## Request:
An exact reproduction of each record is required.

## Exercise materials:

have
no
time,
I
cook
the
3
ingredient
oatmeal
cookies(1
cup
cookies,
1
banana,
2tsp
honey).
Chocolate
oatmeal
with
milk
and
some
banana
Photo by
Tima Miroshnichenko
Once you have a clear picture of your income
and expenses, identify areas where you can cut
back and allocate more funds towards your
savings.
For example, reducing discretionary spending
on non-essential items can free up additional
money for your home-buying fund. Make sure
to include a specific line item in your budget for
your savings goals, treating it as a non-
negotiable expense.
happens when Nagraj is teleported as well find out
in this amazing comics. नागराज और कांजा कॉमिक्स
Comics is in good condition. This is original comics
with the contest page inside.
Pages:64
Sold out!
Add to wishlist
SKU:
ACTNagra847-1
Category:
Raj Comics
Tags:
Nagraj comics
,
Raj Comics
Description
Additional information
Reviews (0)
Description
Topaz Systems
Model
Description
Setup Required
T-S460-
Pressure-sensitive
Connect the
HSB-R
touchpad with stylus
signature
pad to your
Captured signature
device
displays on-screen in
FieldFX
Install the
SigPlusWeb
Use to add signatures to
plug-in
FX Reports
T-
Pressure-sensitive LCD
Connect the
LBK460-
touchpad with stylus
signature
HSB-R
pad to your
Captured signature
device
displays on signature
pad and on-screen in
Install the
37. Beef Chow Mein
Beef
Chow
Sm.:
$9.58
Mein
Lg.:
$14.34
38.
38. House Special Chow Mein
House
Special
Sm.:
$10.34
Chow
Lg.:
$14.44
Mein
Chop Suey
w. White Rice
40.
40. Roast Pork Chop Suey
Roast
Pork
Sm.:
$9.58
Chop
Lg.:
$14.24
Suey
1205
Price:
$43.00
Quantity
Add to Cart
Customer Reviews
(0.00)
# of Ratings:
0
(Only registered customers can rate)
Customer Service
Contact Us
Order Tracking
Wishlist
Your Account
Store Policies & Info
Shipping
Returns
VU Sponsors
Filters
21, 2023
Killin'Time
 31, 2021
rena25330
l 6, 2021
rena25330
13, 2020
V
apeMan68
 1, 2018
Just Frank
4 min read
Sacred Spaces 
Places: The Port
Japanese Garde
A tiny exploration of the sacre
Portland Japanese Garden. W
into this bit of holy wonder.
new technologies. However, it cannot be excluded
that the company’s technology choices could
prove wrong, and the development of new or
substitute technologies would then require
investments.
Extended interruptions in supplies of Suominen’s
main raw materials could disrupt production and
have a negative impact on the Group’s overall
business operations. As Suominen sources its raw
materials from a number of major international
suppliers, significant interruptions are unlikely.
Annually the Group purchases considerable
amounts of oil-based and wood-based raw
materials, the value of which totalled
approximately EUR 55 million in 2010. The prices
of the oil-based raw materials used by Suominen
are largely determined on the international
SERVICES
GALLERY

## Task answer:
have
no
time,
I
cook
the
3
ingredient
oatmeal
cookies(1
cup
cookies,
1
banana,
2tsp
honey).
Chocolate
oatmeal
with
milk
and
some
banana
Photo by
Tima Miroshnichenko
Once you have a clear picture of your income
and expenses, identify areas where you can cut
back and allocate more funds towards your
savings.
For example, reducing discretionary spending
on non-essential items can free up additional
money for your home-buying fund. Make sure
to include a specific line item in your budget for
your savings goals, treating it as a non-
negotiable expense.
happens when Nagraj is teleported as well find out
in this amazing comics. नागराज और कांजा कॉमिक्स
Comics is in good condition. This is original comics
with the contest page inside.
Pages:64
Sold out!
Add to wishlist
SKU:
ACTNagra847-1
Category:
Raj Comics
Tags:
Nagraj comics
,
Raj Comics
Description
Additional information
Reviews (0)
Description
Topaz Systems
Model
Description
Setup Required
T-S460-
Pressure-sensitive
Connect the
HSB-R
touchpad with stylus
signature
pad to your
Captured signature
device
displays on-screen in
FieldFX
Install the
SigPlusWeb
Use to add signatures to
plug-in
FX Reports
T-
Pressure-sensitive LCD
Connect the
LBK460-
touchpad with stylus
signature
HSB-R
pad to your
Captured signature
device
displays on signature
pad and on-screen in
Install the
37. Beef Chow Mein
Beef
Chow
Sm.:
$9.58
Mein
Lg.:
$14.34
38.
38. House Special Chow Mein
House
Special
Sm.:
$10.34
Chow
Lg.:
$14.44
Mein
Chop Suey
w. White Rice
40.
40. Roast Pork Chop Suey
Roast
Pork
Sm.:
$9.58
Chop
Lg.:
$14.24
Suey
1205
Price:
$43.00
Quantity
Add to Cart
Customer Reviews
(0.00)
# of Ratings:
0
(Only registered customers can rate)
Customer Service
Contact Us
Order Tracking
Wishlist
Your Account
Store Policies & Info
Shipping
Returns
VU Sponsors
Filters
21, 2023
Killin'Time
 31, 2021
rena25330
l 6, 2021
rena25330
13, 2020
V
apeMan68
 1, 2018
Just Frank
4 min read
Sacred Spaces 
Places: The Port
Japanese Garde
A tiny exploration of the sacre
Portland Japanese Garden. W
into this bit of holy wonder.
new technologies. However, it cannot be excluded
that the company’s technology choices could
prove wrong, and the development of new or
substitute technologies would then require
investments.
Extended interruptions in supplies of Suominen’s
main raw materials could disrupt production and
have a negative impact on the Group’s overall
business operations. As Suominen sources its raw
materials from a number of major international
suppliers, significant interruptions are unlikely.
Annually the Group purchases considerable
amounts of oil-based and wood-based raw
materials, the value of which totalled
approximately EUR 55 million in 2010. The prices
of the oil-based raw materials used by Suominen
are largely determined on the international
SERVICES
GALLERY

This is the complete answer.